BEGIN Source text

Pitch Detection
===============
Two methods for estimating the fundamental frequency (F0) of a signal.
Autocorrelation method
----------------------
Searches for the strongest peak in the normalised autocorrelation:
.. math::
f_0 = \frac{f_s}{\tau_\text{peak}}
More robust for noisy or strongly harmonic signals.
.. code-block:: python
import pyminidsp as md
signal = md.sine_wave(4096, freq=200.0, sample_rate=16000.0)
f0 = md.f0_autocorrelation(signal, sample_rate=16000.0,
min_freq_hz=80.0, max_freq_hz=400.0)
print(f"Estimated F0: {f0:.1f} Hz") # ≈ 200.0
.. raw:: html
FFT peak-picking method
-----------------------
Applies a Hann window, computes the magnitude spectrum, and identifies
the dominant peak in the requested frequency range:
.. math::
f_0 = \frac{k_\text{peak} \cdot f_s}{N}
Simple and fast, but can lock onto harmonics (2f0, 3f0) when the
fundamental is weak.
.. code-block:: python
f0 = md.f0_fft(signal, sample_rate=16000.0,
min_freq_hz=80.0, max_freq_hz=400.0)
print(f"Estimated F0: {f0:.1f} Hz") # ≈ 200.0
.. raw:: html
Practical notes
---------------
- **Search range** is critical for both methods. Use prior knowledge of
the expected pitch range (e.g. 80–400 Hz for speech).
- A return value of **0.0** means no reliable F0 was found — typically
silence, unvoiced speech, or noisy frames.
- Longer frames improve resolution but reduce time accuracy.
.. code-block:: python
md.shutdown()

END Source text
BEGIN Information

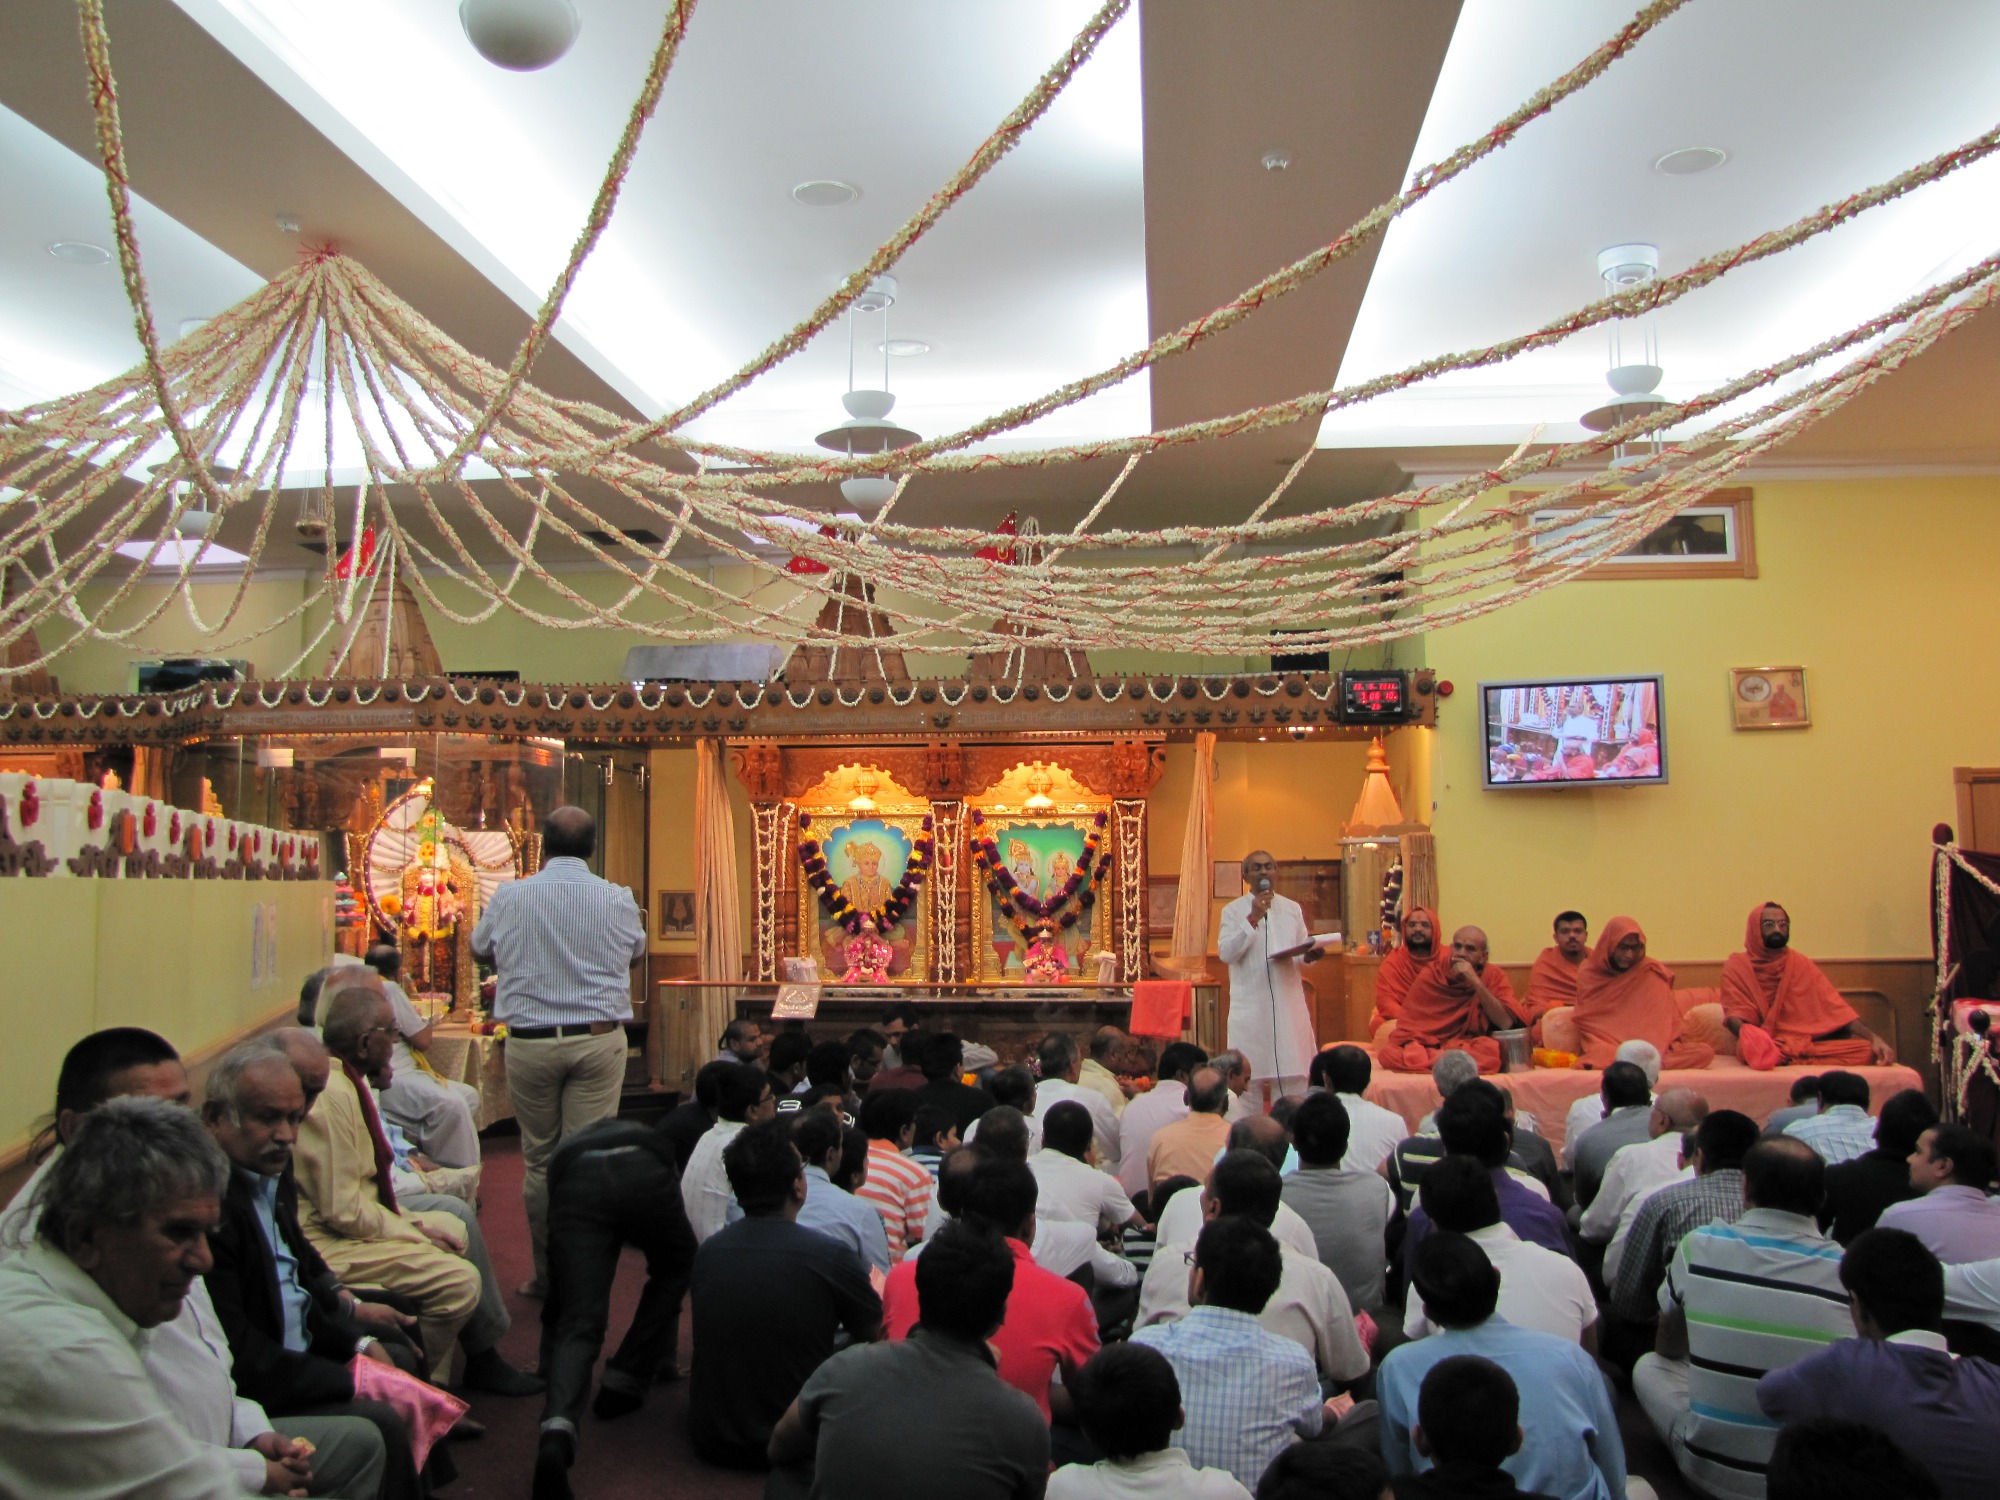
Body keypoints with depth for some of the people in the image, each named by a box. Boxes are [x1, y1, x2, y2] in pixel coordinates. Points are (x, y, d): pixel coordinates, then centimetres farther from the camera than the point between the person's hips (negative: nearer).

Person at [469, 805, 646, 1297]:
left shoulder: (509, 896, -2)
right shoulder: (618, 899, -2)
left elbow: (479, 949, 17)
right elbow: (637, 951, 18)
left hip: (529, 1042, 1)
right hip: (599, 1040, 0)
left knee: (539, 1159, 13)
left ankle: (545, 1273, 23)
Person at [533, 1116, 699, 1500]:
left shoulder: (565, 1151, 46)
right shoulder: (650, 1140, 48)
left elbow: (556, 1293, 48)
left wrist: (548, 1367, 61)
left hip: (575, 1184, 0)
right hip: (644, 1175, 0)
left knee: (579, 1322, 1)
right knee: (674, 1270, 29)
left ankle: (557, 1429, -27)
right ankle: (623, 1384, 23)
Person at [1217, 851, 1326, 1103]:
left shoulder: (1292, 909, 14)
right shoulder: (1233, 910, 2)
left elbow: (1303, 955, 17)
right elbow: (1226, 953, -11)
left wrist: (1310, 954, -7)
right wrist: (1253, 919, -15)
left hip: (1289, 1003, 3)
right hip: (1250, 1005, -3)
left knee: (1293, 1077, 4)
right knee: (1249, 1079, -2)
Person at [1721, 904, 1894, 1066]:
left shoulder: (1801, 964, 12)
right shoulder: (1736, 966, 4)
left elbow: (1834, 1006, 4)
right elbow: (1734, 1015, -7)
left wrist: (1873, 1037, -11)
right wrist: (1746, 1033, -31)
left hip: (1805, 1044, 5)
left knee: (1867, 1050, -20)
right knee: (1748, 1047, -40)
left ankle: (1786, 1063, -26)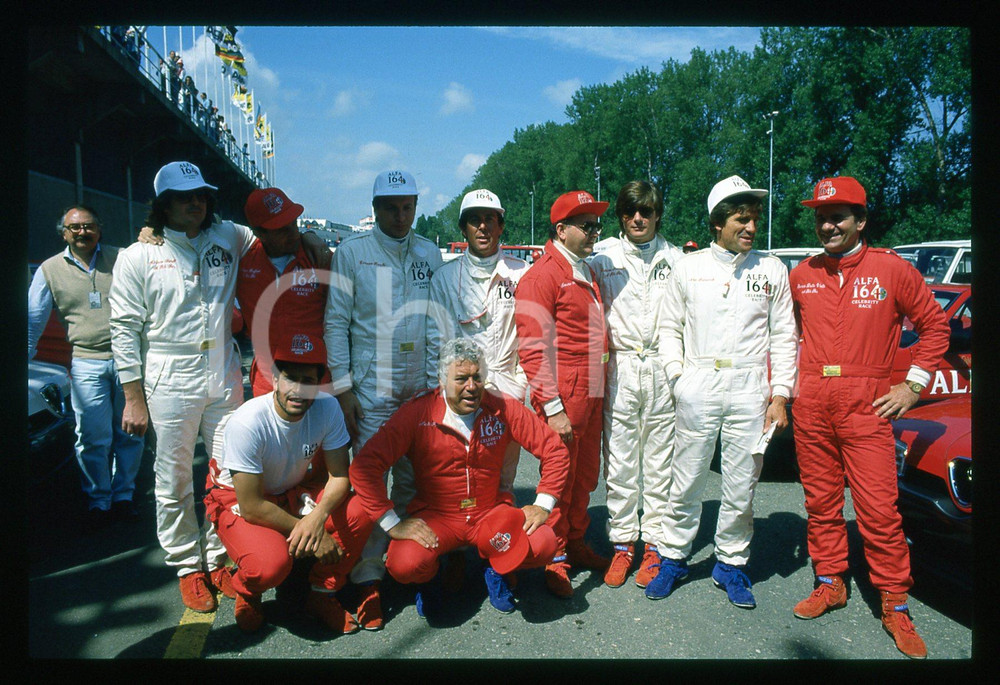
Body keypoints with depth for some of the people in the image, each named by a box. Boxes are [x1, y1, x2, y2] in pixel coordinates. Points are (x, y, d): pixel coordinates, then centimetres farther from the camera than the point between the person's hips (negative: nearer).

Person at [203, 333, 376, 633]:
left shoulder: (327, 408, -17)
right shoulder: (247, 423, -29)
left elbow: (339, 476, -12)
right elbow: (252, 507, -25)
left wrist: (318, 516, -34)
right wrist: (316, 536, -22)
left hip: (293, 493, 4)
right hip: (237, 499, -4)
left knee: (360, 512, -22)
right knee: (271, 563, -34)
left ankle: (322, 594, 2)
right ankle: (246, 591, 6)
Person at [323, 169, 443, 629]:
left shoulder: (429, 253, 11)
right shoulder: (352, 252, 1)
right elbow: (335, 323, -3)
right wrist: (342, 389, -8)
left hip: (423, 388, 3)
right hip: (371, 390, -3)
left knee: (414, 479, 9)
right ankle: (368, 579, 7)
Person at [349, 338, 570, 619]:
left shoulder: (503, 409, -6)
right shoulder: (417, 413, -14)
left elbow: (555, 450, 0)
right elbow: (364, 466, -17)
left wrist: (543, 504, -8)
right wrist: (392, 524, -19)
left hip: (491, 512, 2)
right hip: (435, 516, -1)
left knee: (543, 543, -24)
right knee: (405, 564, -30)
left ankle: (497, 568, 12)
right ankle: (429, 577, 10)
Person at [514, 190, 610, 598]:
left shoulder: (586, 273, 17)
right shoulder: (542, 276, -11)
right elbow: (533, 347, -16)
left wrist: (599, 392, 16)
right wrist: (553, 407, -19)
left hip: (591, 395, 8)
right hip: (563, 398, -8)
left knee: (585, 476, 16)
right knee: (559, 478, 2)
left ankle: (576, 545, 32)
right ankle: (554, 561, 17)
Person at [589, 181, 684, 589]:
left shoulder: (676, 259, 10)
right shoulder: (604, 259, 9)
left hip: (664, 369, 0)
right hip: (620, 367, 0)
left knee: (660, 462, 4)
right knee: (619, 462, 2)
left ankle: (655, 544, 14)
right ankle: (622, 542, 14)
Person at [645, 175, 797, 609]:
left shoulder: (772, 270, 9)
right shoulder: (688, 268, 7)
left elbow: (783, 337, 9)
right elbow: (670, 327, 10)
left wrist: (780, 394, 2)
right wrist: (676, 376, -2)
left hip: (750, 388, 1)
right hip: (698, 385, 0)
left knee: (741, 485, 6)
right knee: (686, 480, 4)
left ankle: (730, 563, 23)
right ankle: (674, 557, 21)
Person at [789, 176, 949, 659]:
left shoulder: (891, 269, 0)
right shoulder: (802, 274, 9)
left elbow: (934, 324, 7)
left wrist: (912, 385, 2)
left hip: (866, 402, -3)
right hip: (811, 401, 3)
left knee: (878, 506, -4)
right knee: (821, 500, 10)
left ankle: (895, 604, 10)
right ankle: (829, 583, 25)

END Information

> Problem set:
(A) On the pitch detection page, what does a return value of 0.0 mean?
(B) Say whether each statement agrees with the pitch detection page, and quote the words that settle it: (i) The FFT peak-picking method applies a Hann window. (ii) The autocorrelation method is the weaker choice for strongly harmonic signals. (iii) Longer frames improve time accuracy.
(C) List every function called through md in the code on the pitch detection page.
The records have no connection to the pitch detection page.

> Answers to the exercise:
(A) It means no reliable F0 was found, which is typically due to silence, unvoiced speech, or noisy frames.

(B)
(i) Yes: "Applies a Hann window, computes the magnitude spectrum, and identifies the dominant peak in the requested frequency range"
(ii) No: "More robust for noisy or strongly harmonic signals."
(iii) No: "Longer frames improve resolution but reduce time accuracy."

(C) md.sine_wave, md.f0_autocorrelation, md.f0_fft, md.shutdown